As Apple (NASDAQ:AAPL) approaches $300 a share, the stock has gotten overextended in the intermediate term. Yong Pan at Cobra's Market View sent me an interesting chart early Monday morning and has since published it at his site. The bottom line is: Whenever Apple gets this overextended it tends to lead to an intermediate-term steep sell-off in the stock. It has only gotten this overbought 3 other times in the past 4 years. Most recently at the top of the April 26, 2010 highs.

It's important to note however, that stocks can go overbought and oversold for extended periods of time. Especially a high beta-name like Apple where the stock tends to swing huge in either direction. That being said, I think the pattern in the way the stock tends to trade is pretty important and might indicate some immediate weakness ahead.

I finally exited my $290-$300 October 2010 call spread for a very solid gain.
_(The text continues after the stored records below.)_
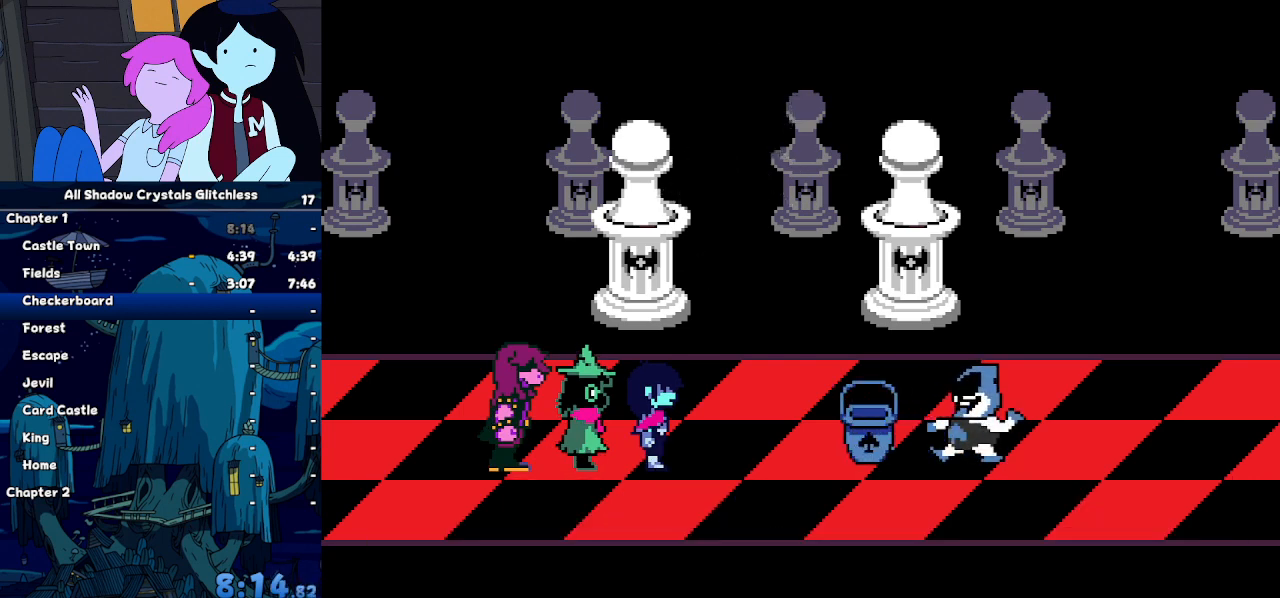
{"keys": [], "events": []}
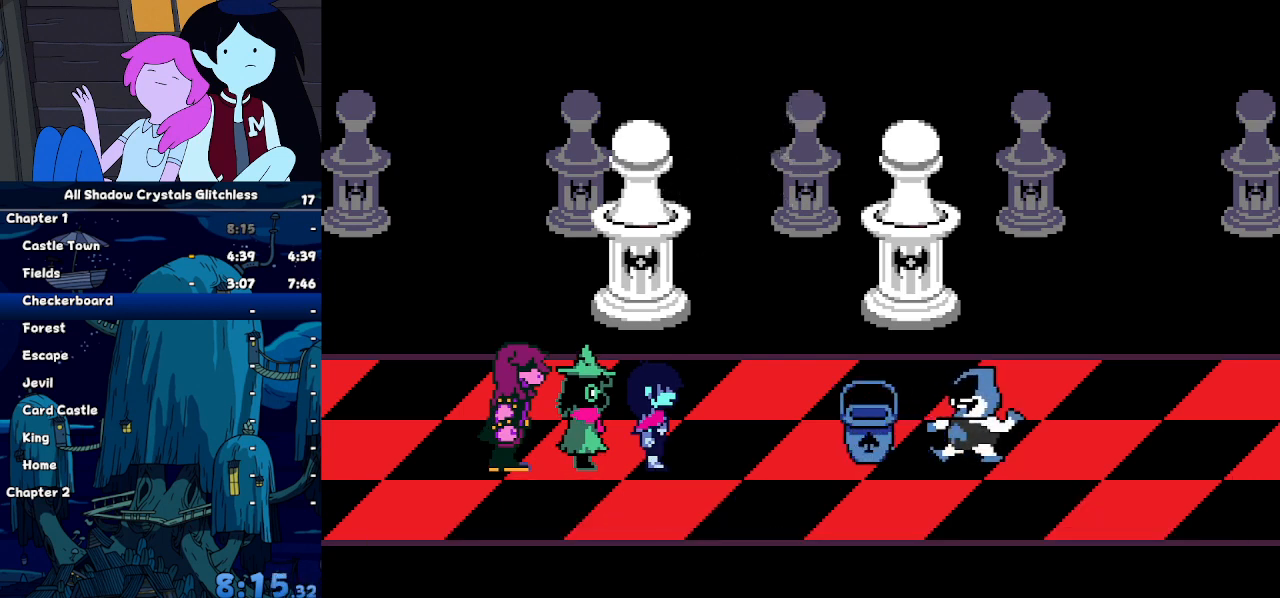
{"keys": [], "events": []}
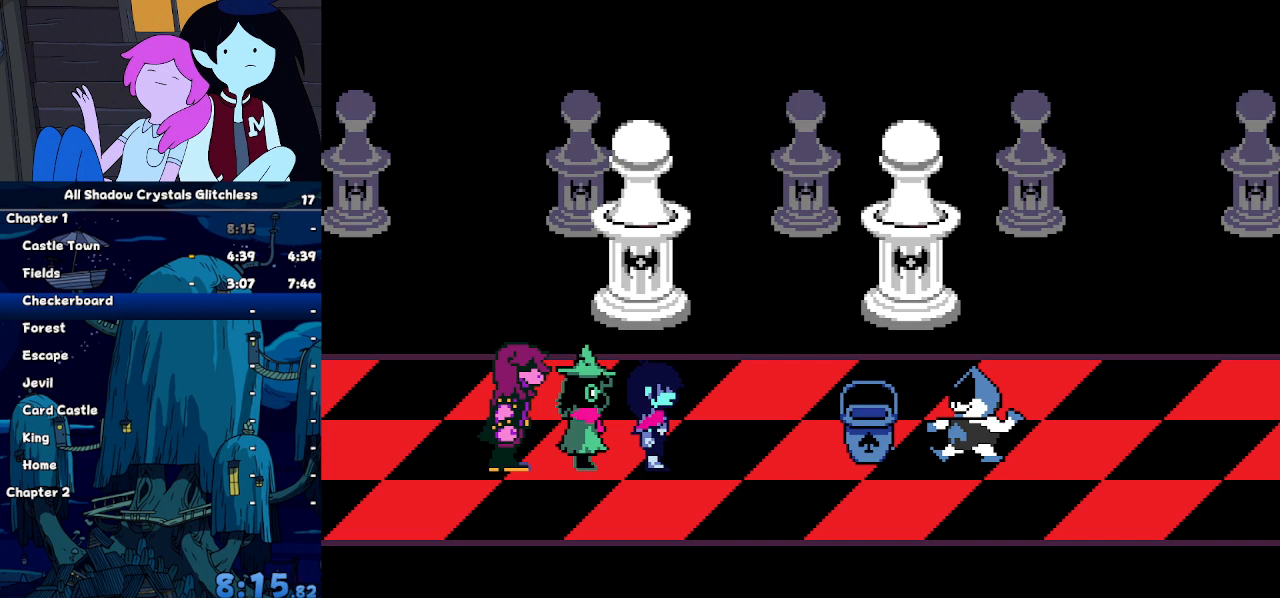
{"keys": [], "events": []}
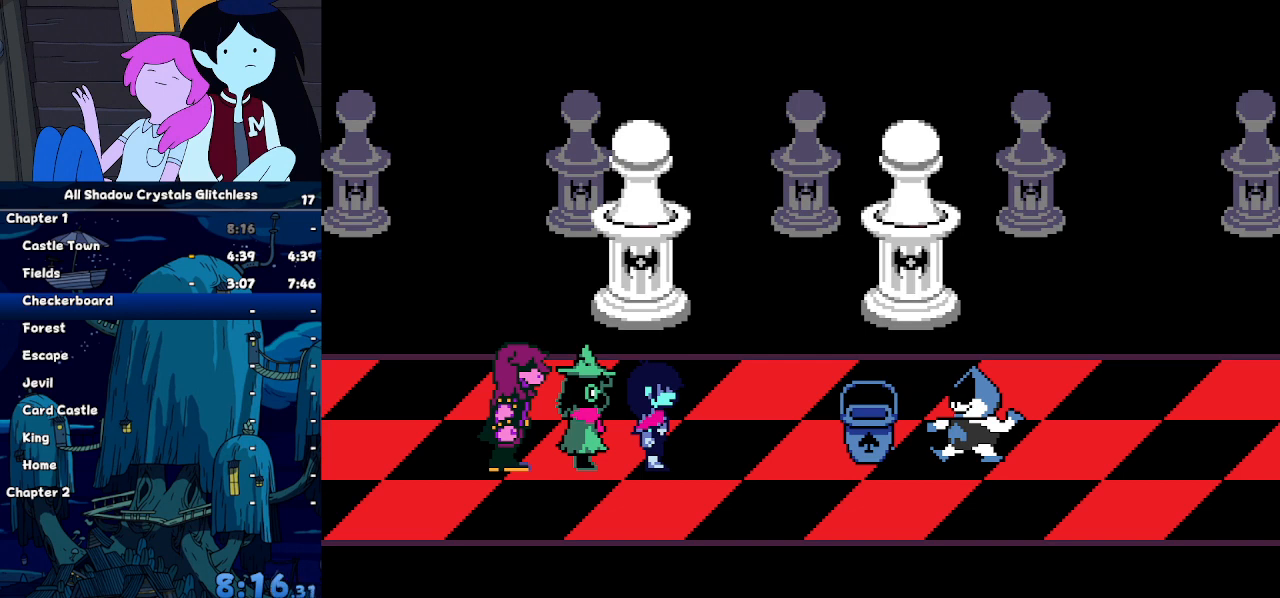
{"keys": ["z"], "events": [[267, "return", "down"], [300, "return", "up"], [333, "z", "down"], [400, "return", "down"], [400, "z", "up"], [433, "return", "up"], [433, "z", "down"]]}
I'm looking to get back into the name once it has had a chance to take a breather. It has already more or less hit the October $300 price target I set when the stock was trading in the $250's a few weeks ago. I think $295 could be the top or very close to the top for at least the intermediate term. The stock needs to pull-back before taking a crack at breaking and holding above $300 a share.

Disclosure: Short the QQQQ as of Friday and Monday.